Speed drop when running oneDNN in a subthread
Summary
Speed drop when running oneDNN in a subthread.
Version
oneDNN 3.4.2 with GNU OpenMP (4.5)
Environment
- CPU: Intel(R) Xeon(R) Platinum 8375C CPU @ 2.90GHz
- OS version:
3.10.0-1160.88.1.el7.x86_64 #1 SMP Tue Mar 7 15:41:52 UTC 2023 x86_64 x86_64 x86_64 GNU/Linux - Compiler version: 11.3.0
Steps to reproduce
See attached main.cpp. main.cpp.txt
Observed behavior
We observe a ~13% speed drop when we perform a oneDNN matmul in a subthread.
matmul (ms) matmul async (ms)
(30000, 512) * (512, 2) 0.4086 0.4505
Expected behavior
We would expect a similar speed when running in a subthread.
Hi @matiaslin/ From the reproducer shared, it seems that observations based on a single time measurement. Have you tried to perform multiple runs to stabilize performance numbers?
I can suggest to reuse this example, build an asynchronous execution and verify using the proposed methodology. Thanks.
Thanks for the recommendation, @dzarukin. I believe I do execute the matmul primitive multiple times to obtain the results posted above. In the TIME macro, we repeat the expression REPEAT times. Is this what you are referring to?
it is, yes. It seems I filtered macro-style variable out... Couple more questions: why do you benchmark creation + execution, is it intended? What would be the proof that unintended timing is coming from the library and not from std::async overhead which would spend time to submit the code and then execute it?
Just to be sure - is it a single threaded version?
why do you benchmark creation + execution, is it intended?
we dont: see that the TIME() macro only measure time for execution
What would be the proof that unintended timing is coming from the library and not from std::async overhead which would spend time to submit the code and then execute it?
because the TIME macro only repeat and measure the prim exec. Best
Please attach the ONEDNN_VERBOSE=1 logs with 20 iteration for both modes.
I ran with ONEDNN_VERBOSE=1 and REPEAT is set to 20 for both modes. See attached verbose.log. Thank you! verbose.log
As oneDNN execution doesn't change for two different modes, and given there are 8 threads, I would expect the async mode introduces a resource issue and eventually over-subscription or something along the lines due to std threading is OMP-unaware.

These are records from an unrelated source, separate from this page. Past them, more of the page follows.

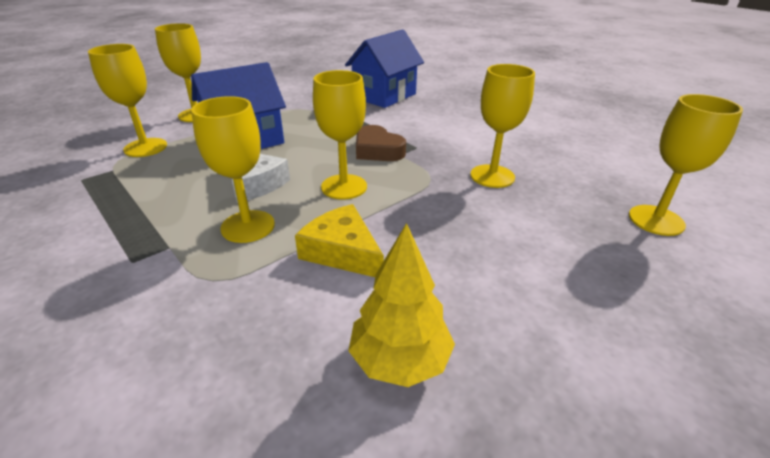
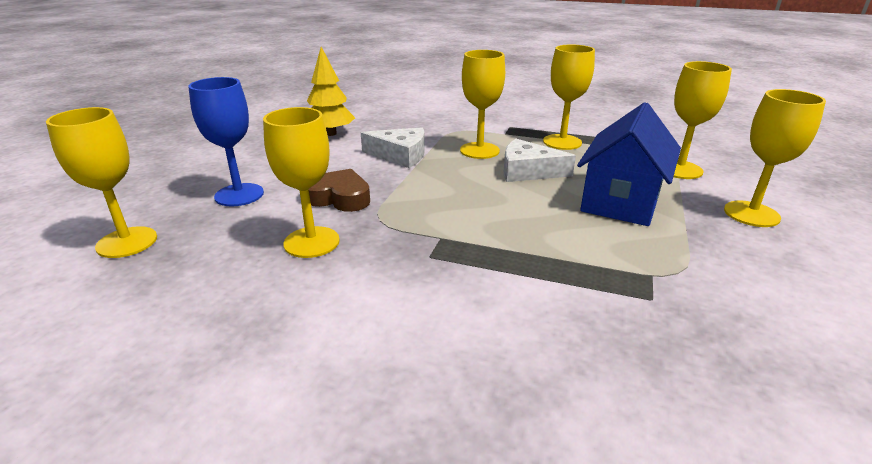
camera: 150 degrees right, 5 degrees down
(342, 252) = (400, 155): yellow cheese -> white cheese
(344, 187) = (452, 189): yellow goblet -> yellow goblet (562, 142)
(377, 150) = (470, 235): brown heart -> brown heart (339, 197)
(384, 96) = (624, 375): blue house -> none
(560, 248) = (239, 195): none -> blue goblet

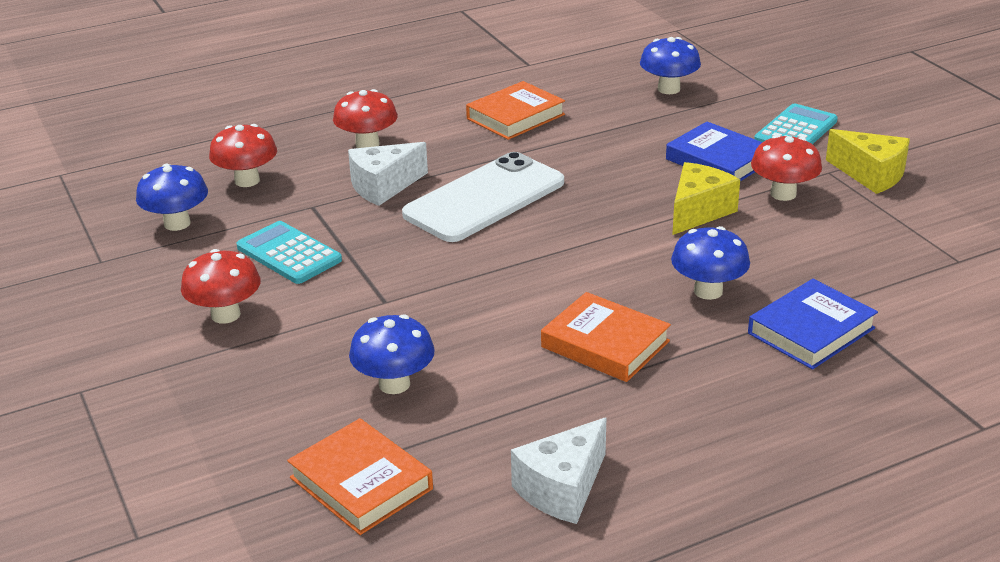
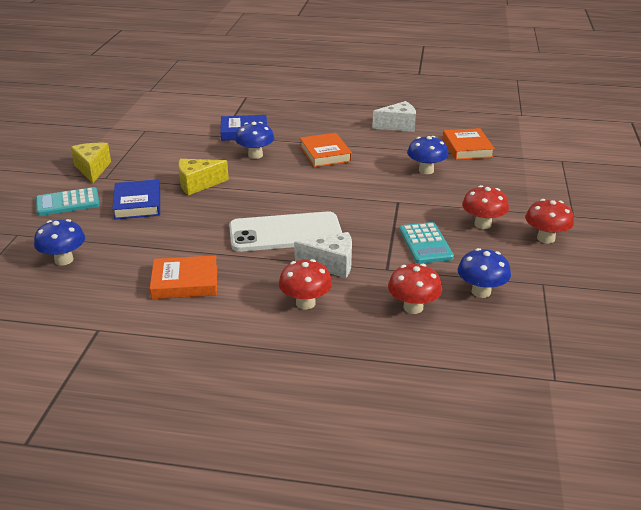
camera: 145 degrees left, 0 degrees up
(783, 194) = (146, 177): red mushroom -> red mushroom (546, 238)

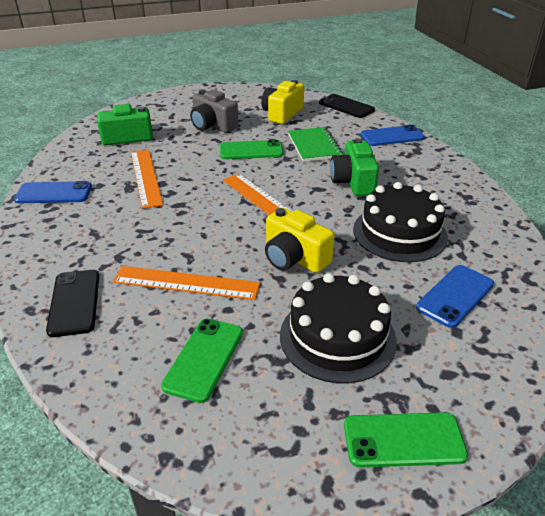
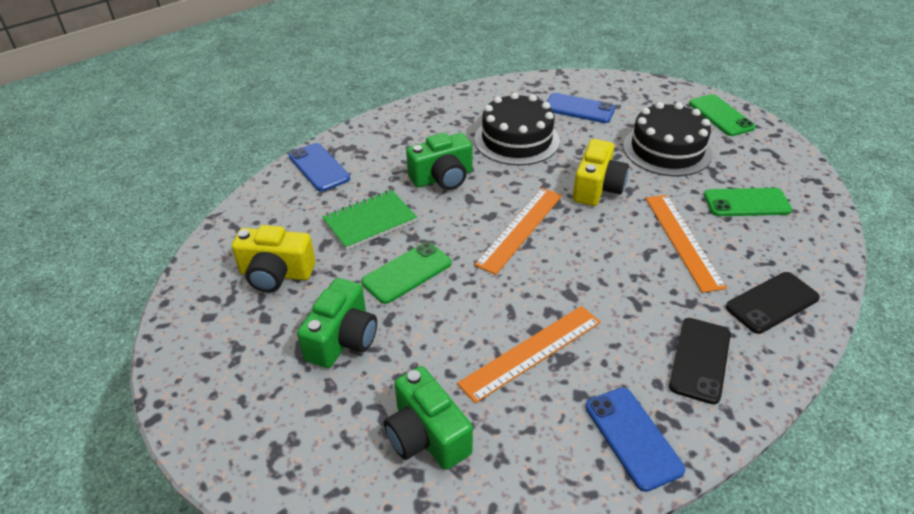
camera: 110 degrees left, 5 degrees up
(213, 125) = (342, 339): grey camera -> green camera
(251, 150) = (407, 273): green phone -> green phone turned 75 degrees clockwise
(346, 106) = (233, 217): black phone -> black phone (700, 360)

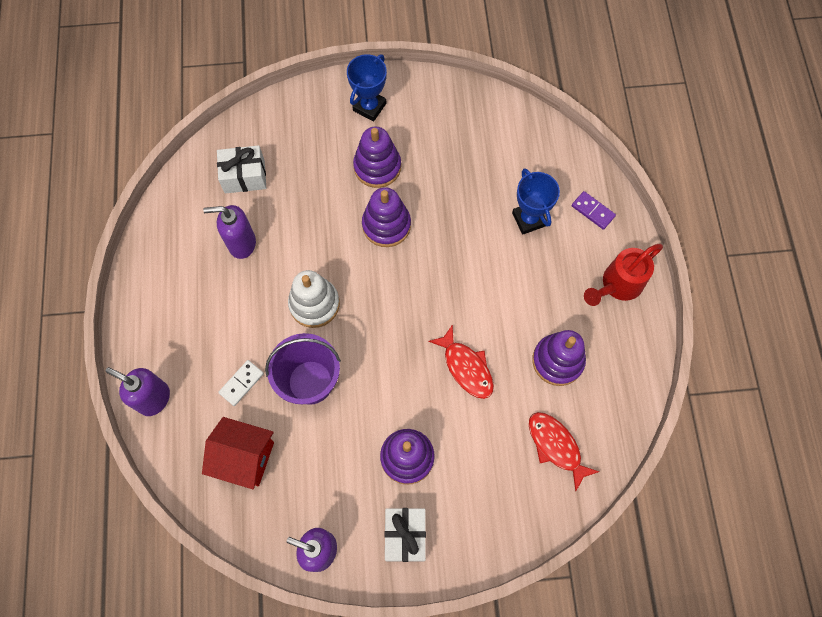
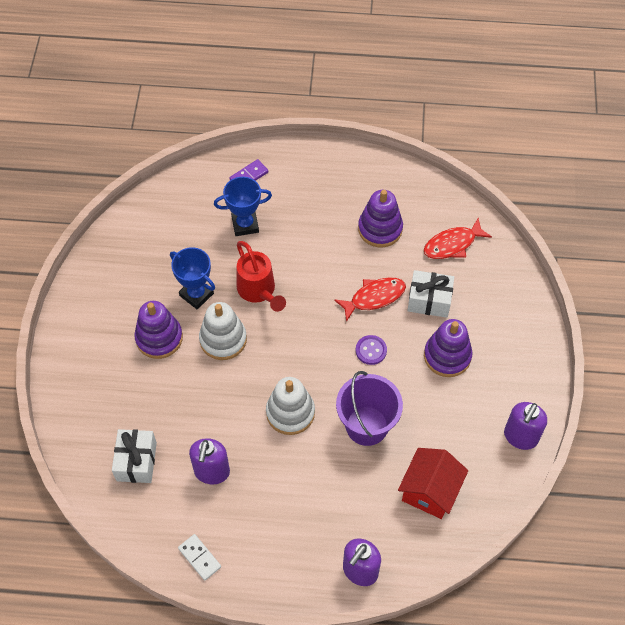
camera: 80 degrees left, 10 degrees down
(241, 383) = (358, 487): white domino -> white domino (199, 557)
(369, 107) = (90, 335): blue trophy -> blue trophy (196, 294)
(386, 225) = (223, 339): purple stacking toy -> white stacking toy
(399, 373) = (371, 350): none -> purple button
(405, 536) = (514, 368): white gift -> white gift (429, 300)
(617, 285) = (321, 173): red watering can -> red watering can (258, 291)

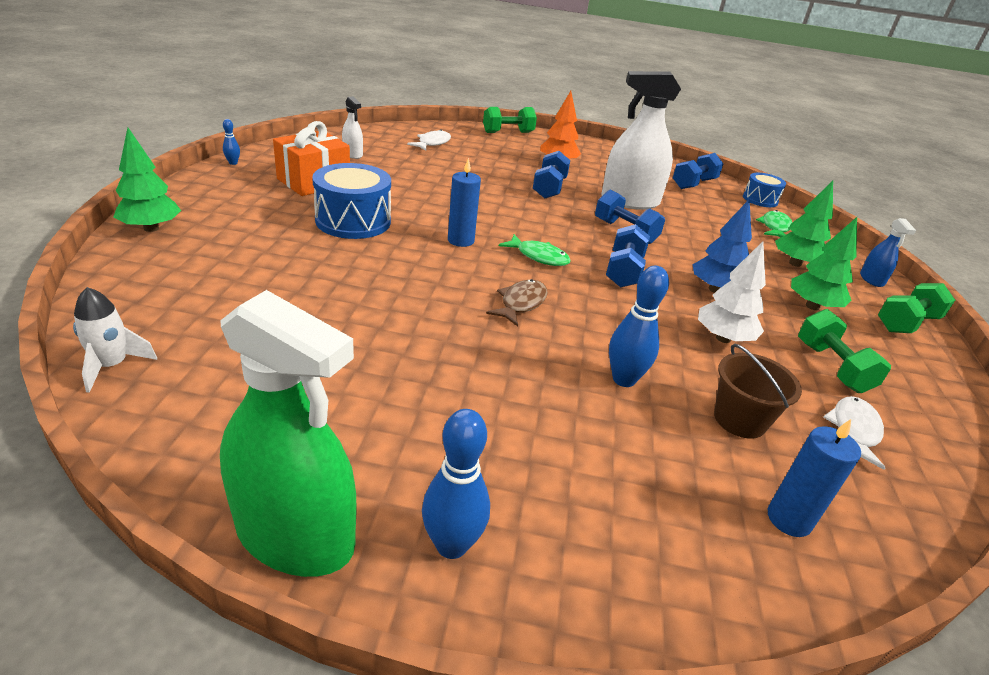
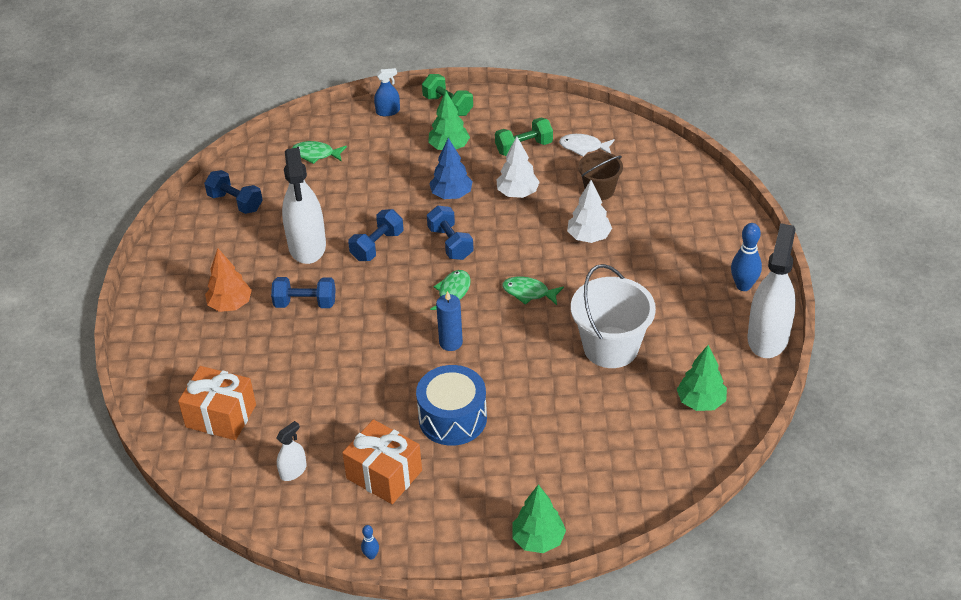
camera: 95 degrees left, 10 degrees up
(112, 366) = (705, 462): white rocket -> none
(295, 535) = (768, 337): green spray bottle -> white spray bottle
(388, 341) = (610, 347): none -> white bucket
(432, 143) = (221, 416): white fish -> orange gift
(508, 132) = (146, 359): green dumbbell -> none
(521, 303) = (529, 292): brown fish -> green fish
(623, 379) = (588, 237): blue bowling pin -> white tree
(624, 271) = (450, 243): blue dumbbell -> blue dumbbell turned 60 degrees clockwise
(760, 199) = (253, 159): blue drum -> none
(789, 519) = (665, 178): blue candle -> none
(795, 263) = (383, 149): green tree -> green tree (701, 402)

I'd expect those numbers to be aligned once oneDNN is built with a sequential runtime (with some potential delta due to async overhead).
Tks @dzarukin
We ll test with the SEQ build of 1dnn but our goal is though to have a normal speed when using 1dnn OMP in a subthread.
Could you please run that main.cpp via Intel vtune and upload somewhere the results ? We would do it but these Xeon(R) Platinum 8375C CPUs are on the cloud meaning under an hypervisor which prevents to get meaningful reports from vtune.
Best
@onednnsupporttriage, would you be able to help with this request?
@matiaslin Thanks for reaching out. We did some experiments with your sample code. These are our findings: -Increasing the number of threads helps alleviate this performance gap with subthread -With the 8 threads you can use the following OMP configurations:
export OMP_PROC_BIND=spread
export OMP_PLACES=threads
export OMP_NUM_THREADS=8
numactl --membind 0 --cpunodebind 0 ./main
I have tried to run on Xeon 4th generation CPUs and saw similar performances (non-async vs async) with the abovementioned setup.
Closing as stale. Feel free to reopen with additional data.